The Bendigo and Adelaide Bank has pinned a growing rate of successful projects on a decision to split its IT team and scrap its chief information officer role two years ago.
In early 2010, the bank’s CIO Andrew Watts became the executive of a new ‘change’ division, which included 140 technologists, such as business analysts and project managers.
Those technologists joined some 60 staff from elsewhere in the business, with the division aimed at overseeing business architecture and project delivery across “people, process and technology”.
Other technologists formed a rebranded ‘technology services’ team, led by general manager Gary Doig and charged with managing the bank’s IT operations.

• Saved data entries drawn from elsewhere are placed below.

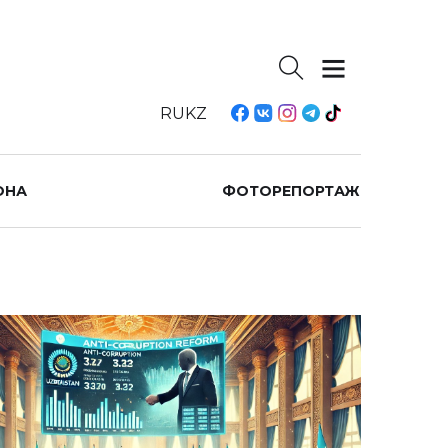
RU
KZ
ОНА
ФОТОРЕПОРТАЖ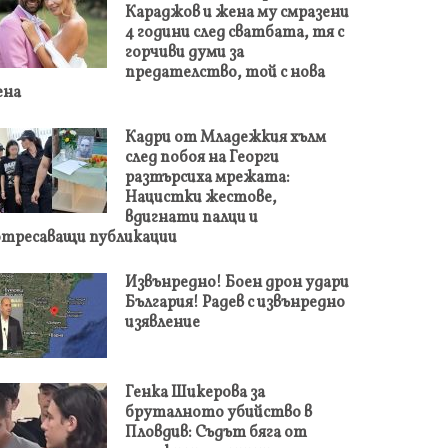
Караджов и жена му смразени
4 години след сватбата, тя с
горчиви думи за
предателство, той с нова
ена
Кадри от Младежкия хълм
след побоя на Георги
разтърсиха мрежата:
Нацистки жестове,
вдигнати палци и
тресаващи публикации
Извънредно! Боен дрон удари
България! Радев с извънредно
изявление
Генка Шикерова за
бруталното убийство в
Пловдив: Съдът бяга от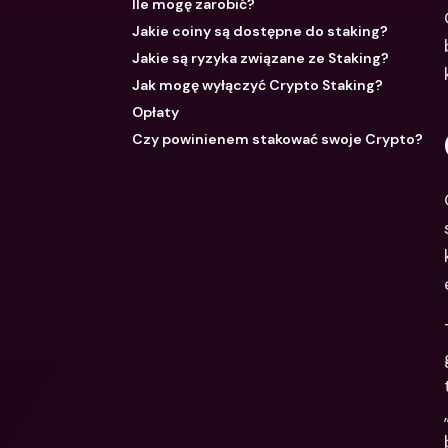
Ile mogę zarobić?
Jakie coiny są dostępne do staking?
Jakie są ryzyka związane ze Staking?
Jak mogę wyłączyć Crypto Staking?
Opłaty
Czy powinienem stakować swoje Crypto?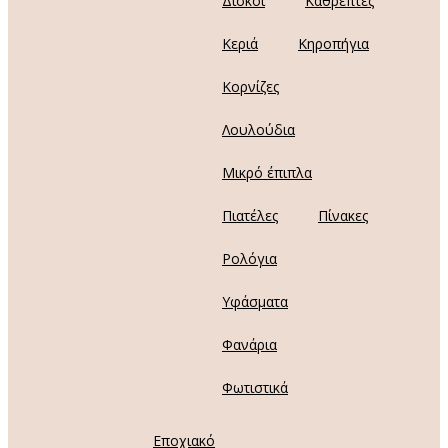
Δίσκοι
Καθρέπτες
Κεριά
Κηροπήγια
Κορνίζες
Λουλούδια
Μικρό έπιπλα
Πιατέλες
Πίνακες
Ρολόγια
Υφάσματα
Φανάρια
Φωτιστικά
Εποχιακό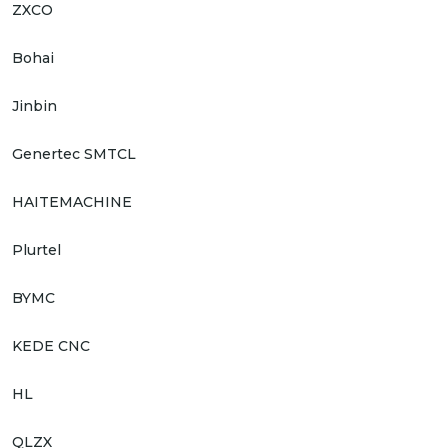
ZXCO
Bohai
Jinbin
Genertec SMTCL
HAITEMACHINE
Plurtel
BYMC
KEDE CNC
HL
QLZX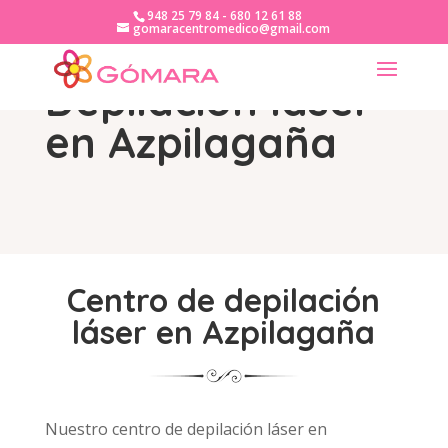
948 25 79 84 - 680 12 61 88
gomaracentromedico@gmail.com
Depilación láser
en Azpilagaña
Centro de depilación
láser en Azpilagaña
Nuestro centro de depilación láser en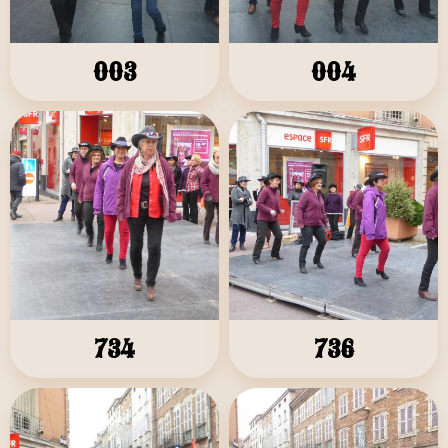
003
004
734
736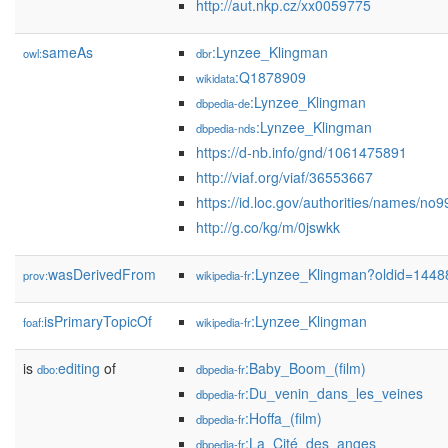
http://aut.nkp.cz/xx0059775
sameAs
:Lynzee_Klingman
owl:
dbr
:Q1878909
wikidata
:Lynzee_Klingman
dbpedia-de
:Lynzee_Klingman
dbpedia-nds
https://d-nb.info/gnd/1061475891
http://viaf.org/viaf/36553667
https://id.loc.gov/authorities/names/n
http://g.co/kg/m/0jswkk
wasDerivedFrom
:Lynzee_Klingman?oldid=144
prov:
wikipedia-fr
isPrimaryTopicOf
:Lynzee_Klingman
foaf:
wikipedia-fr
is
editing
of
:Baby_Boom_(film)
dbo:
dbpedia-fr
:Du_venin_dans_les_veines
dbpedia-fr
:Hoffa_(film)
dbpedia-fr
:La_Cité_des_anges
dbpedia-fr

According to Watts, the restructured organisation had improved its project delivery priorities and outcomes over the past two years.
While it was “too early [into the restructure] to put definitive numbers on the table”, Watts said the establishment of the change division had likely improved its rate of successful projects by 50 percent.
“The business ownership across our projects now is very, very high,” he told iTnews. “That’s one of the most important foundations to deliver success.
“In the time I’ve been with the bank, I don’t think I’ve seen a better connection between the work that we’re doing and the most important initiatives to deliver the bank’s strategies.
“Projects, I think, have been more successful than they have in the past … [and] there’s no doubt that we’re getting a much, much better track record at delivering the benefits that we set out to achieve.”
Customer information systems overhaul
At the time of the restructure, the Bendigo and Adelaide Bank was in the third year of its Linx project, which aimed to consolidate various sources of customer information to form a single, integrated view.
The Linx platform was based on Oracle Customer Hub, Siebel CRM and IBM WebSphere, and replaced a number of systems that were purpose-built for various divisions.
Watts told iTnews that the change division had been instrumental in applying Linx to the bank’s loans and deposits areas in November 2010, and in two subsequent phases in 2011.
“Thousands of staff” had been trained to use the new platform, he said.
Meanwhile, the bank was challenged to address data quality issues and establish data governance processes to ensure the relevance and accuracy of its newly consolidated information stores.
“The biggest challenge was really people … I can safely say that this platform going in place was very, very well-embraced by our staff, because it was extremely well led by our business,” Watts said.
“Our staff could really see the benefit that the platform provided in their ability to service our customers.”
Having migrated some 95 percent of customer records to Linx, the bank is now working towards bringing in records from its wealth, financial markets and insurance business units by the end of the year.
It also planned to extend the Linx platform to replace a number of bespoke legacy systems, in favour of a more customer-centred approach.
“Philosophically, what we’re trying to get to is having all of our business processes and services are built around the needs of our customers,” Watts said.
The Bendigo and Adelaide Bank is in the early stages of a project to move its fleet of 6000 desktops and 1000 laptops off Windows XP, with only two years before Microsoft cuts support for the operating system.
Watts said Doig is leading an effort to assess a suitable replacement operating system, after which the change team will assess the compatibility of business applications and scope of work needed.
“It would effectively be a project in our change portfolio, with business stakeholders and obviously Gary’s [technology services] team having a big involvement,” Watts explained.
At present, Watts said the bank is yet to decide on the project timeframe. The project is still in the “evaluation phase”.
He said the bank is also aware of the trend towards more flexible, remote working and has spent “quite a bit of time” improving its collaboration tools.
The bank is in the early stages of evaluating bring-your-own computing, although sources told iTnews that it has ruled out thin clients, used by banking and insurance group Suncorp.
While other financial services organisations like Westpac have moved to outsource growing parts of their IT operations, Watts denied that the Bendigo and Adelaide Bank’s technology services team was at risk.
“We take a selective approach to outsourcing … [using outsourcers when] either we can’t provide the right level of customer experience at the right cost point, or don’t have the scale,” he said.
Although he would not rule out outsourcing its data centres or using cloud services in the long run, Watts said the bank would lean against outsourcing any customer data.
“Banks in essence are organisations that need to really be very protective of the relationship with our customers,” he said.
“When it comes to customer data, certainly we run our own customer systems internally. We take a lot of pride in doing that.”